For enums, it also creates `<Enum><Variant>Generator` for each data variant. Implementation is split across `struct_gen.rs`, `enum_gen.rs`, and `utils.rs`.

### Testing Conventions

- All tests go in `tests/`, never inline in source files. Tests that don't need access to private functions go directly in `tests/` as integration tests. Tests that need access to private functions go in `tests/embedded/`, mirroring the `src/` directory structure. This applies to both crates (e.g. `src/ffi.rs` → `tests/embedded/ffi_tests.rs`; `hegel-c/src/native/core/state.rs` → `hegel-c/tests/embedded/native/state_tests.rs`). Embedded tests are included as child modules of their source file via `#[cfg(test)] #[path = "..."] mod tests;`, which gives them access to private items through `use super::*`. This keeps test code out of source files while preserving access to internals that Rust would otherwise forbid.
- Always import generators as `use hegel::generators as gs;` (or `use hegel::generators::{self as gs, Generator};` when the `Generator` trait is needed). Use `gs::` in all generator calls, e.g. `gs::booleans()`, `gs::integers::<i32>()`. This applies to code inside string literals (e.g. `TempRustProject` snippets) as well.
- When a test needs a throwaway generator, prefer `gs::booleans()` as the simplest option (unless the test needs a larger value space).
- In test code, prefer `.unwrap()` over `.expect("static message")`. A static expect message rarely adds information beyond what the panic already provides (error type + source location). Only use `.expect()` when the message includes a formatted value that aids debugging (e.g., `.expect(&format!("failed to open {}", path))`).
- When a return value isn't used, don't bind it to `_` — just call the function as a bare statement. Only use `let _ =` when needed to suppress a `#[must_use]` warning.

### Code Coverage

This project enforces 100% line coverage for new code. You may not add `// nocov` annotations without explicit human permission. See the `coverage` skill for full details on the coverage philosophy, ratchet mechanism, and how to make code testable.

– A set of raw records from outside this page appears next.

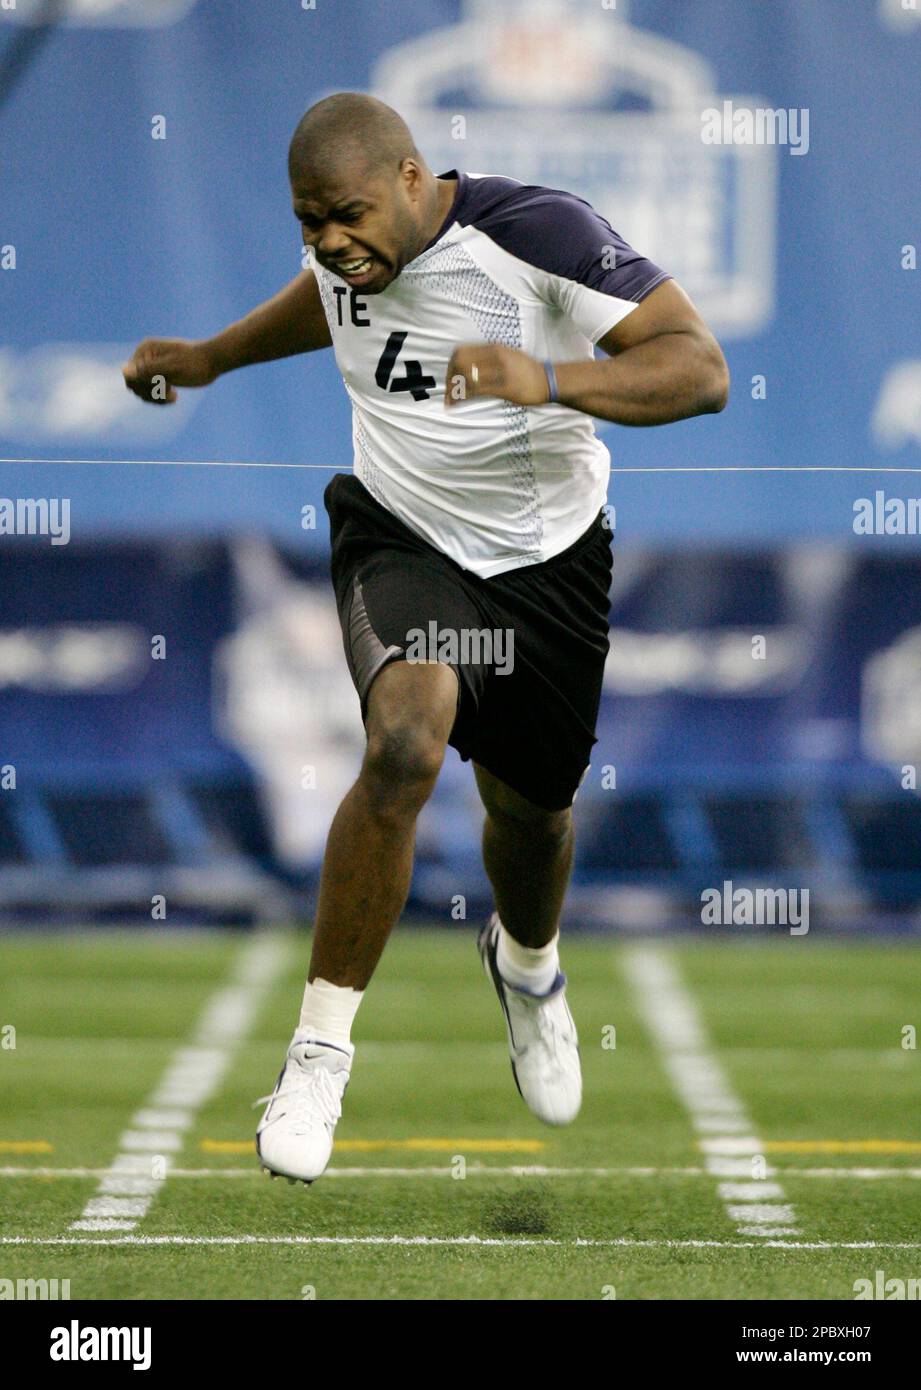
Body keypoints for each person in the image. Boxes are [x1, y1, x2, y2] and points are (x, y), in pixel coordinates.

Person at [123, 92, 729, 1185]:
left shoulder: (534, 234)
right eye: (309, 224)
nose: (330, 243)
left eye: (346, 215)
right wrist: (211, 357)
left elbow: (699, 367)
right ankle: (317, 1052)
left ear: (412, 179)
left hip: (547, 565)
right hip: (399, 536)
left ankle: (529, 964)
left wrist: (544, 377)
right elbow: (326, 302)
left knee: (532, 814)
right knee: (405, 738)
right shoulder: (351, 259)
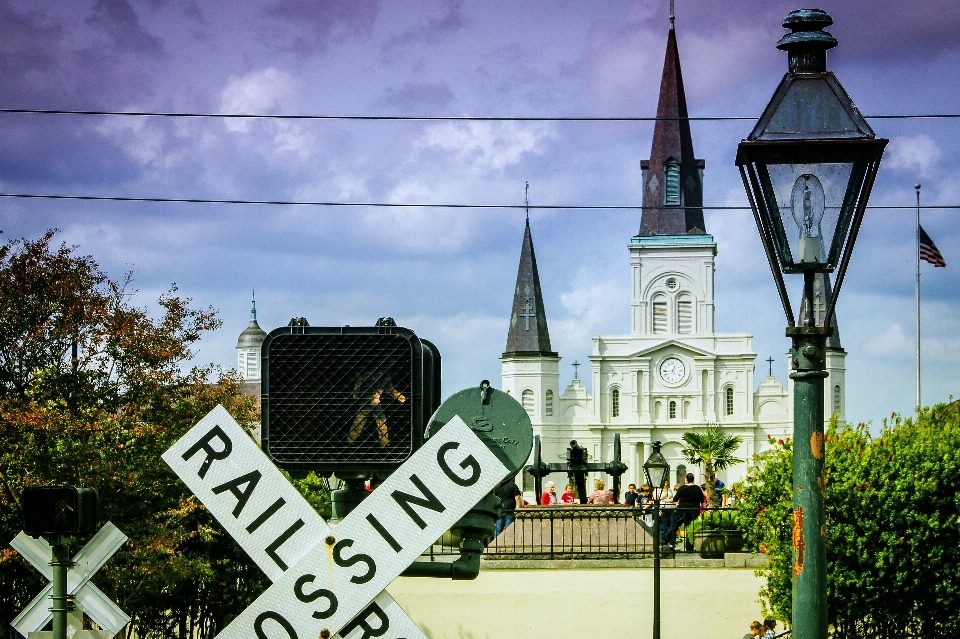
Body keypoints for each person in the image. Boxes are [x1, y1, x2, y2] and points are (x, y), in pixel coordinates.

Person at [663, 473, 705, 550]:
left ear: (686, 479)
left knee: (674, 526)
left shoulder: (682, 488)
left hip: (682, 510)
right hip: (693, 511)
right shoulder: (697, 488)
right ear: (693, 479)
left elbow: (675, 499)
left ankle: (665, 540)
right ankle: (689, 548)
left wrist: (666, 500)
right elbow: (702, 501)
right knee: (690, 529)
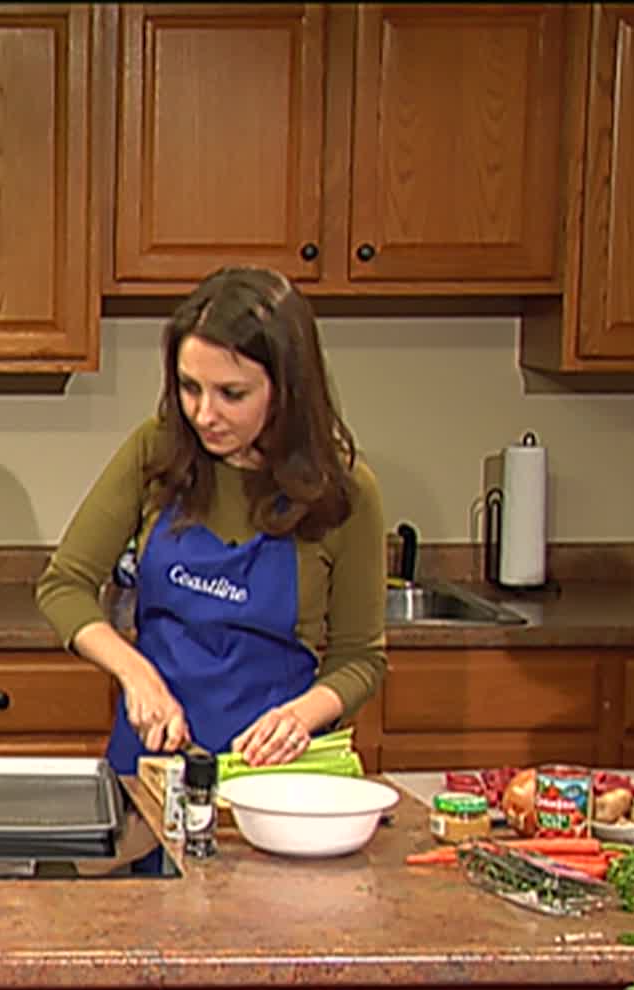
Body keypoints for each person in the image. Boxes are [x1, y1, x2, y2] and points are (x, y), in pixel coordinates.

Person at [36, 265, 386, 777]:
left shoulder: (345, 492)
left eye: (232, 394)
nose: (203, 414)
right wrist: (136, 675)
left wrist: (298, 718)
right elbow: (63, 585)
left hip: (268, 776)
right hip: (154, 765)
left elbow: (361, 657)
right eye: (189, 387)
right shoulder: (157, 450)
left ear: (286, 387)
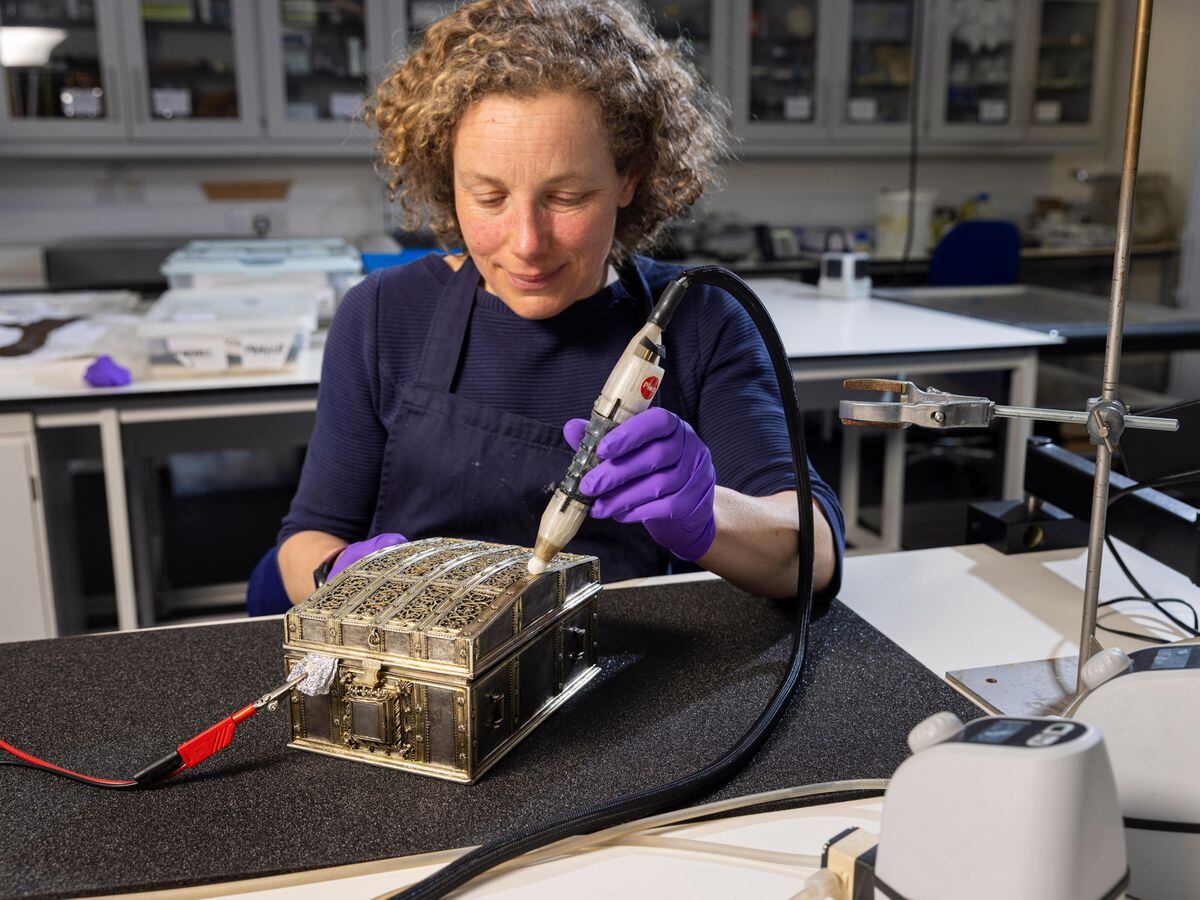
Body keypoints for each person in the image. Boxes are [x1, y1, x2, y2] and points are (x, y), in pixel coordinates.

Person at [259, 0, 844, 613]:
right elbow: (305, 538)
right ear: (446, 177)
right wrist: (340, 578)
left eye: (566, 197)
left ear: (629, 178)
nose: (527, 243)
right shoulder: (383, 315)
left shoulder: (702, 322)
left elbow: (815, 553)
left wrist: (709, 513)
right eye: (488, 197)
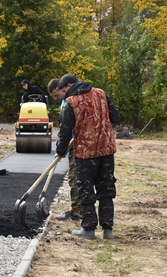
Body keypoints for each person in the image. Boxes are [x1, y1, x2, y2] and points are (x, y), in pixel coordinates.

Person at [55, 74, 120, 240]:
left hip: (85, 152)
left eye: (64, 90)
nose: (64, 94)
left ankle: (88, 229)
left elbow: (65, 131)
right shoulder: (101, 94)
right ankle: (108, 230)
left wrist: (61, 151)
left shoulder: (71, 102)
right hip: (106, 150)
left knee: (85, 188)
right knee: (106, 188)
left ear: (70, 85)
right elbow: (117, 117)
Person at [47, 77, 81, 221]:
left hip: (78, 144)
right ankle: (77, 208)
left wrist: (61, 149)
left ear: (63, 89)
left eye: (56, 95)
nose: (55, 98)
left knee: (75, 177)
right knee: (74, 178)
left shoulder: (71, 101)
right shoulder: (64, 102)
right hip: (71, 143)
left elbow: (68, 129)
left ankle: (76, 210)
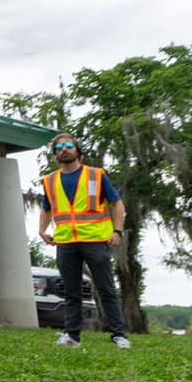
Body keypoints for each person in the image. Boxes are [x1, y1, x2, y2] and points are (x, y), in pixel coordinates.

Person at [38, 133, 130, 349]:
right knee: (71, 292)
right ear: (55, 155)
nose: (64, 149)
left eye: (69, 145)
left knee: (106, 289)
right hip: (66, 242)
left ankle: (119, 335)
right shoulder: (49, 181)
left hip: (96, 240)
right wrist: (42, 230)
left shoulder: (95, 175)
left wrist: (117, 231)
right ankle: (72, 336)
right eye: (59, 148)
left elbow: (117, 204)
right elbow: (46, 208)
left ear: (77, 150)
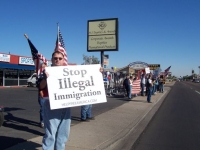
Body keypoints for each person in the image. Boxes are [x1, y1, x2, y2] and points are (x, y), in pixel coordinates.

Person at [39, 51, 71, 150]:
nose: (57, 60)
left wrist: (97, 71)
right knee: (50, 133)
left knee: (63, 134)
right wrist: (45, 78)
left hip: (66, 104)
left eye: (60, 58)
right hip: (51, 105)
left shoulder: (69, 71)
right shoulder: (46, 71)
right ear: (52, 60)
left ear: (63, 60)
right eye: (55, 58)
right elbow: (40, 86)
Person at [37, 62, 47, 128]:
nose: (43, 68)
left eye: (44, 66)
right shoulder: (40, 75)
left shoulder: (50, 73)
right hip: (42, 95)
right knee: (43, 109)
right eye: (42, 67)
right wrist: (40, 91)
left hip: (50, 95)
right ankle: (42, 122)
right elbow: (38, 85)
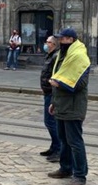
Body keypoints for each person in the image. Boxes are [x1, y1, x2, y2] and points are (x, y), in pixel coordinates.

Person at [47, 28, 90, 185]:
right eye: (59, 39)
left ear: (71, 40)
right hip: (61, 105)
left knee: (75, 142)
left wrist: (59, 84)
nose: (60, 41)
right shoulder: (63, 55)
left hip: (73, 107)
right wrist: (54, 102)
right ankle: (65, 168)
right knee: (63, 139)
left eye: (63, 39)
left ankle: (80, 174)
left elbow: (80, 83)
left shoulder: (78, 56)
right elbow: (59, 76)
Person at [39, 35, 61, 163]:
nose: (46, 44)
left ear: (54, 44)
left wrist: (53, 94)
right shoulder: (49, 55)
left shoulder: (55, 56)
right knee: (49, 122)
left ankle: (58, 149)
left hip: (51, 93)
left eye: (48, 42)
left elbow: (55, 76)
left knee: (50, 122)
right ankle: (54, 147)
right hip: (47, 92)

**CRITICAL: You MUST NOT increase the numbers in `.github/coverage-ratchet.json` without first asking for and then receiving explicit human permission to do so.**


### Comments

Do not write comments other than nocov and other comments that have specific functions. Before committing, check if you are about to stage comments you have written, and if you are then delete them before committing.